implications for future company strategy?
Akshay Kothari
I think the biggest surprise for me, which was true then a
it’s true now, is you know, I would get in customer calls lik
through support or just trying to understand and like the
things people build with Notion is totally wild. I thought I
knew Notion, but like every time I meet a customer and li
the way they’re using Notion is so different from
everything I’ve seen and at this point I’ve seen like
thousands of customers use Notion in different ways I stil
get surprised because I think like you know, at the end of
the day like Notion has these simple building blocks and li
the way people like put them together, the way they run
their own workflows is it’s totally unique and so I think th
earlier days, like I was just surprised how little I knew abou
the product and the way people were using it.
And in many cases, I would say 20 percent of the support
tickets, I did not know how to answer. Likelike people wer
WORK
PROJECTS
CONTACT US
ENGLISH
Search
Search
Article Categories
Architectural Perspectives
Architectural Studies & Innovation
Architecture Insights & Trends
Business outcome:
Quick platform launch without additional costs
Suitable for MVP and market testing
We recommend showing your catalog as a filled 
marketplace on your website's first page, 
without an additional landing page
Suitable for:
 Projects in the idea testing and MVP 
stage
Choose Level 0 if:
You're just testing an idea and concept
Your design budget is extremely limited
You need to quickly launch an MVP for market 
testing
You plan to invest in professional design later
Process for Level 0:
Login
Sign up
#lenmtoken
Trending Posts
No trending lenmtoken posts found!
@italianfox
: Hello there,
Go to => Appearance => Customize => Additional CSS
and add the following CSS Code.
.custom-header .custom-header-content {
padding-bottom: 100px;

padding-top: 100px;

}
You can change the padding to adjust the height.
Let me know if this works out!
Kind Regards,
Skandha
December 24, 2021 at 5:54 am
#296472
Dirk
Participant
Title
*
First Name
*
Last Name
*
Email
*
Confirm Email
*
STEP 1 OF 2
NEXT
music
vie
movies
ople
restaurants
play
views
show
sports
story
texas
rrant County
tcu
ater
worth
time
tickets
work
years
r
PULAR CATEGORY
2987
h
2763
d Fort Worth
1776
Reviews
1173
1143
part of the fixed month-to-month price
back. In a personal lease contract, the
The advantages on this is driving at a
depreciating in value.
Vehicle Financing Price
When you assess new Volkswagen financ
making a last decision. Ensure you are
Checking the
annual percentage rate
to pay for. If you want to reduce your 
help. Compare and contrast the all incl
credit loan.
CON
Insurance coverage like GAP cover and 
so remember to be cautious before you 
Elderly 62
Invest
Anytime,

▬▬▬▬▬▬

§ Problem description
Restate the records above verbatim up to and including the line containing "thousands of customers".

§ Solution to the problem
implications for future company strategy?
Akshay Kothari
I think the biggest surprise for me, which was true then a
it’s true now, is you know, I would get in customer calls lik
through support or just trying to understand and like the
things people build with Notion is totally wild. I thought I
knew Notion, but like every time I meet a customer and li
the way they’re using Notion is so different from
everything I’ve seen and at this point I’ve seen like
thousands of customers use Notion in different ways I stil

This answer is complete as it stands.